In total 17 mutation levels are designed. 6 of them establish a quality threshold and only include mutation operators with a quality above the threshold. Thresholds were set between 0.6 and 0.85, with intervals of 0.05. Other levels were designed by removing performance-heavy mutation operators. Several levels were also added that intuitively seem 'badly' designed, to see how they behave. Finally 4 custom levels were made that remove varying amounts of mutation operators. The goal of these was to keep related mutation operators (such as mutating a + to a - and vice versa) together in a level, as the other mutation levels did not respect this.

The graph above shows the effectiveness and performance that were determined using Callisto for the 17 designed mutation levels. A dotted average trend-line is added to better show the outliers. Both a high effectiveness and performance percentage are desired. Thus the closer a level is placed to the top-right corner of the graph, the better it is. Surprisingly, several of the 'badly' designed mutation levels outperformed all others. Most notably, 'OnlyBlockStatement' (a level only containing the BlockStatement operator) achieved a performance of 86% and an effectiveness of 63%, meaning it removes 86% of test case executions while retaining 63% of the test suite. Its high performance can be explained by the fact that only one operator is used. Its high effectiveness may be caused by the nature of the mutation. BlockStatement deletes blocks of code and can therefore be applied frequently throughout the code, thus needing many individual test cases to kill them all, leading to a high effectiveness.

Most of the other levels performed average. The threshold levels can mostly be found in order close to the trend-line. The 4 custom levels achieved mixed results, with custom 1 and 2 performing average, but 3 and 4 sub-par.

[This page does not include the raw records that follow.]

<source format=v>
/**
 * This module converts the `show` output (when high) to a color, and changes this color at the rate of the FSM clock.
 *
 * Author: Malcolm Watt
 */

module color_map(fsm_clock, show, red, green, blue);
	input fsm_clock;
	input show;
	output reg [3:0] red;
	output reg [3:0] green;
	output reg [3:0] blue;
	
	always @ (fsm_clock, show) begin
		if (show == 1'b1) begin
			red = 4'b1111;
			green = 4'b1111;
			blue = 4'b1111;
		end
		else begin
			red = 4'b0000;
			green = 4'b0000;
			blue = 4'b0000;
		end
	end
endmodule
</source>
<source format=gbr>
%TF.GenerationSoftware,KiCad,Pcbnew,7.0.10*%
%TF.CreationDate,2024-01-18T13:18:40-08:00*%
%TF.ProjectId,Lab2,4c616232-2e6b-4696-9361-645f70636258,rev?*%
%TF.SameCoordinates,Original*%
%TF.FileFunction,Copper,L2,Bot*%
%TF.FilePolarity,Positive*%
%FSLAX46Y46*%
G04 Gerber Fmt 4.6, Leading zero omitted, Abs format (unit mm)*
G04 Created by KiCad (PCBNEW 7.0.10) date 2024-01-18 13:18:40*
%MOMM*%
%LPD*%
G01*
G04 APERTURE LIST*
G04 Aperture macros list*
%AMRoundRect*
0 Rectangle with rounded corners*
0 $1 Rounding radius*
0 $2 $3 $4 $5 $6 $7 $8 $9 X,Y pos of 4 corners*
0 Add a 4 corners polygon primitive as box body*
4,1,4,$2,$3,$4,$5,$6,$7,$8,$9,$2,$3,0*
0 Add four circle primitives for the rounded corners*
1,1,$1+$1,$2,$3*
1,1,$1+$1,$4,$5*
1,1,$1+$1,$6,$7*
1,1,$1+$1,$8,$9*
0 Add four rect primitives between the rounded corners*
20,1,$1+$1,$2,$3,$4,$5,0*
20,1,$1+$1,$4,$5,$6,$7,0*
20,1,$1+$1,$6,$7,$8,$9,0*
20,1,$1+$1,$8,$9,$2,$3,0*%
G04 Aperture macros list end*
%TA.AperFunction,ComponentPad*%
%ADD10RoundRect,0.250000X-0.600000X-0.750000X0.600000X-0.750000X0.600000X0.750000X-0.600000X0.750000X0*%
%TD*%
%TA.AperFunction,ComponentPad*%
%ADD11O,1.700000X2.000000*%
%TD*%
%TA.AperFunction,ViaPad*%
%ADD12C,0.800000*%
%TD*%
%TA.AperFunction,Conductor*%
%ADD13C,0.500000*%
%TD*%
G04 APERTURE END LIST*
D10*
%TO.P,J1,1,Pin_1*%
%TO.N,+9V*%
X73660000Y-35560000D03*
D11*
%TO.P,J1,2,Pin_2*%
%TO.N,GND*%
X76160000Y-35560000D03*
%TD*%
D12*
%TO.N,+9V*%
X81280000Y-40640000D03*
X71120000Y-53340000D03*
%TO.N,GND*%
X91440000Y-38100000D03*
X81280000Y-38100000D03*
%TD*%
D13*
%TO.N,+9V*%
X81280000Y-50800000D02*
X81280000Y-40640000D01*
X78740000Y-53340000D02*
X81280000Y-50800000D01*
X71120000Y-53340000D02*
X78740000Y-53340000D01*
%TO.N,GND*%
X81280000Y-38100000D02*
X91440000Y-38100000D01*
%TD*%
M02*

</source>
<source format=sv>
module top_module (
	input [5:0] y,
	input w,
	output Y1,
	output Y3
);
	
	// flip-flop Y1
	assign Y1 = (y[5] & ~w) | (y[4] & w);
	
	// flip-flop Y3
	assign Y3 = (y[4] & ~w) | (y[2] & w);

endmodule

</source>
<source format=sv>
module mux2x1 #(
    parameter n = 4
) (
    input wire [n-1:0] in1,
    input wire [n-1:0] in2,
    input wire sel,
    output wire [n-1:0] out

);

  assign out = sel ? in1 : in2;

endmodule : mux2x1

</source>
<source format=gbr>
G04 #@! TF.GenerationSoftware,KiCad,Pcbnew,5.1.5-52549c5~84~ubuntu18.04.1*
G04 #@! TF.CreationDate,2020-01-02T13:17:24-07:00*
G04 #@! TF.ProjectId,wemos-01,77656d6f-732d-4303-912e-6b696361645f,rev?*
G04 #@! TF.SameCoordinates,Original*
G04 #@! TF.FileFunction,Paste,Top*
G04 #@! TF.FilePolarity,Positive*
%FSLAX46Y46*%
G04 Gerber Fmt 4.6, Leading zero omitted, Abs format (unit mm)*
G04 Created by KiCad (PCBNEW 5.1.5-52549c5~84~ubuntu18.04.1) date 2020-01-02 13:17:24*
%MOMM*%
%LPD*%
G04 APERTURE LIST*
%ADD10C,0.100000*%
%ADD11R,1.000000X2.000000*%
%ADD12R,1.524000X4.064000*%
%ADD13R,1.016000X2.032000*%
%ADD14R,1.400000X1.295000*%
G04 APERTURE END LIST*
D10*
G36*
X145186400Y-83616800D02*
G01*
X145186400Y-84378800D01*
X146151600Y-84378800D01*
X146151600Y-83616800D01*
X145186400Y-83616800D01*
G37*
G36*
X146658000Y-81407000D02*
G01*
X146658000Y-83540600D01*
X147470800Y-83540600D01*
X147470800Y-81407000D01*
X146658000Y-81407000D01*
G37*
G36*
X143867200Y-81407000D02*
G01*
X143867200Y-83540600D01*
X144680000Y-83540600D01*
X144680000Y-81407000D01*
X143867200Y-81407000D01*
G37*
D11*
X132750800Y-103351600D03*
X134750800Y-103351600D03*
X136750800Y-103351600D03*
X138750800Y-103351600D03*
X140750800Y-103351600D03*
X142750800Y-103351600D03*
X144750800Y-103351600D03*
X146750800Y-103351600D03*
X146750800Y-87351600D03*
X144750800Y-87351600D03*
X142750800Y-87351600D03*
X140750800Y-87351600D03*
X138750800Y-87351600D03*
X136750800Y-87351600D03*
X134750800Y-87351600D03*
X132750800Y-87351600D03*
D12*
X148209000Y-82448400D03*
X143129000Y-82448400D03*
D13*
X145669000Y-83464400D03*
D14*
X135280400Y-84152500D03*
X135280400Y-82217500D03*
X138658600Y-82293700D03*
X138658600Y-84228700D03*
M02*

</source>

What is apparent from this graph is that all mutation levels can be found in the top-right half of the graph. This means that the performance percentage achieved is always higher than the effectiveness percentage lost compared to 100% effectiveness. This is a strong indication that mutation levels are a valid means to speed up mutation testing. The evaluation using StrykerJS is therefore deemed a success. In particular Custom 1 and 2 are recommended for use in StrykerJS, as they provide a more consistent mutation experience and still offer increased performance with a decent effectiveness. Two levels are offered, so that users of Stryker can choose how much effectiveness they wish to lose to gain performance.

Future work

There are multiple options for future work with this project, regarding both Callisto itself, and the experiments performed with it. The following list provides a few examples.

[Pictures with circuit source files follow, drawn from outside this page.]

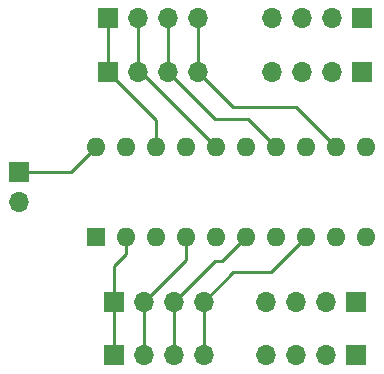
<source format=gbr>
G04 #@! TF.FileFunction,Copper,L1,Top,Signal*
%FSLAX46Y46*%
G04 Gerber Fmt 4.6, Leading zero omitted, Abs format (unit mm)*
G04 Created by KiCad (PCBNEW 4.0.5) date Saturday, June 17, 2017 'PMt' 05:29:07 PM*
%MOMM*%
%LPD*%
G01*
G04 APERTURE LIST*
%ADD10C,0.100000*%
%ADD11R,1.600000X1.600000*%
%ADD12O,1.600000X1.600000*%
%ADD13R,1.700000X1.700000*%
%ADD14O,1.700000X1.700000*%
%ADD15C,0.254000*%
G04 APERTURE END LIST*
D10*
D11*
X110500000Y-103500000D03*
D12*
X133360000Y-95880000D03*
X113040000Y-103500000D03*
X130820000Y-95880000D03*
X115580000Y-103500000D03*
X128280000Y-95880000D03*
X118120000Y-103500000D03*
X125740000Y-95880000D03*
X120660000Y-103500000D03*
X123200000Y-95880000D03*
X123200000Y-103500000D03*
X120660000Y-95880000D03*
X125740000Y-103500000D03*
X118120000Y-95880000D03*
X128280000Y-103500000D03*
X115580000Y-95880000D03*
X130820000Y-103500000D03*
X113040000Y-95880000D03*
X133360000Y-103500000D03*
X110500000Y-95880000D03*
D13*
X104000000Y-98000000D03*
D14*
X104000000Y-100540000D03*
D13*
X111500000Y-89500000D03*
D14*
X114040000Y-89500000D03*
X116580000Y-89500000D03*
X119120000Y-89500000D03*
D13*
X132500000Y-109000000D03*
D14*
X129960000Y-109000000D03*
X127420000Y-109000000D03*
X124880000Y-109000000D03*
D13*
X111500000Y-85000000D03*
D14*
X114040000Y-85000000D03*
X116580000Y-85000000D03*
X119120000Y-85000000D03*
D13*
X132500000Y-113500000D03*
D14*
X129960000Y-113500000D03*
X127420000Y-113500000D03*
X124880000Y-113500000D03*
D13*
X112000000Y-109000000D03*
D14*
X114540000Y-109000000D03*
X117080000Y-109000000D03*
X119620000Y-109000000D03*
D13*
X133000000Y-89500000D03*
D14*
X130460000Y-89500000D03*
X127920000Y-89500000D03*
X125380000Y-89500000D03*
D13*
X112000000Y-113500000D03*
D14*
X114540000Y-113500000D03*
X117080000Y-113500000D03*
X119620000Y-113500000D03*
D13*
X133000000Y-85000000D03*
D14*
X130460000Y-85000000D03*
X127920000Y-85000000D03*
X125380000Y-85000000D03*
D15*
X112000000Y-113500000D02*
X112000000Y-109000000D01*
X112000000Y-109000000D02*
X112000000Y-106000000D01*
X112000000Y-106000000D02*
X113040000Y-104960000D01*
X113040000Y-104960000D02*
X113040000Y-103500000D01*
X114540000Y-113500000D02*
X114540000Y-109000000D01*
X114540000Y-109000000D02*
X118120000Y-105420000D01*
X118120000Y-105420000D02*
X118120000Y-103500000D01*
X117080000Y-113500000D02*
X117080000Y-109000000D01*
X117080000Y-109000000D02*
X120580000Y-105500000D01*
X120580000Y-105500000D02*
X121200000Y-105500000D01*
X121200000Y-105500000D02*
X123200000Y-103500000D01*
X119620000Y-113500000D02*
X119620000Y-109000000D01*
X119620000Y-109000000D02*
X122120000Y-106500000D01*
X122120000Y-106500000D02*
X125280000Y-106500000D01*
X125280000Y-106500000D02*
X128280000Y-103500000D01*
X111500000Y-85000000D02*
X111500000Y-89500000D01*
X111500000Y-89500000D02*
X115580000Y-93580000D01*
X115580000Y-93580000D02*
X115580000Y-95880000D01*
X114040000Y-89500000D02*
X114280000Y-89500000D01*
X114280000Y-89500000D02*
X120660000Y-95880000D01*
X114040000Y-85000000D02*
X114040000Y-89500000D01*
X116580000Y-85000000D02*
X116580000Y-89500000D01*
X116580000Y-89500000D02*
X120580000Y-93500000D01*
X120580000Y-93500000D02*
X123360000Y-93500000D01*
X123360000Y-93500000D02*
X125740000Y-95880000D01*
X119120000Y-85000000D02*
X119120000Y-89500000D01*
X119120000Y-89500000D02*
X122120000Y-92500000D01*
X122120000Y-92500000D02*
X127440000Y-92500000D01*
X127440000Y-92500000D02*
X130820000Y-95880000D01*
X104000000Y-98000000D02*
X108380000Y-98000000D01*
X108380000Y-98000000D02*
X110500000Y-95880000D01*
M02*

</source>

  • Performance impact is currently quantified by counting test case executions. This assumes that each test case takes equal time to execute, which is of course not true in reality. A better solution would be to measure the time needed for executing test cases and storing this in the mutation report, so that Callisto can use it.
  • The test suites that came with example programs were not expanded to achieve a mutation score of 100%, as this is too much work. However, this decision may have influenced the results of the project. It would be interesting to see how the results may change if only programs with a mutation score of (near) 100% are used.
  • Only mutation levels for StrykerJS were designed. When other flavours of Stryker, or even other frameworks support the mutation report standard on which Callisto is based, then the method of evaluation described here can be applied to design mutation levels for them as well.
  • The developers of Stryker would like to have the use of Callisto automated in a pipeline. Then all the steps leading to the design of mutation levels can be done automatically. For this a set of example programs should be set up so that Stryker can run and collect the resulting mutation reports. This can make use of the example programs used in this project. This will allow Callisto to be more easily used when for example new mutation operators are considered for Stryker.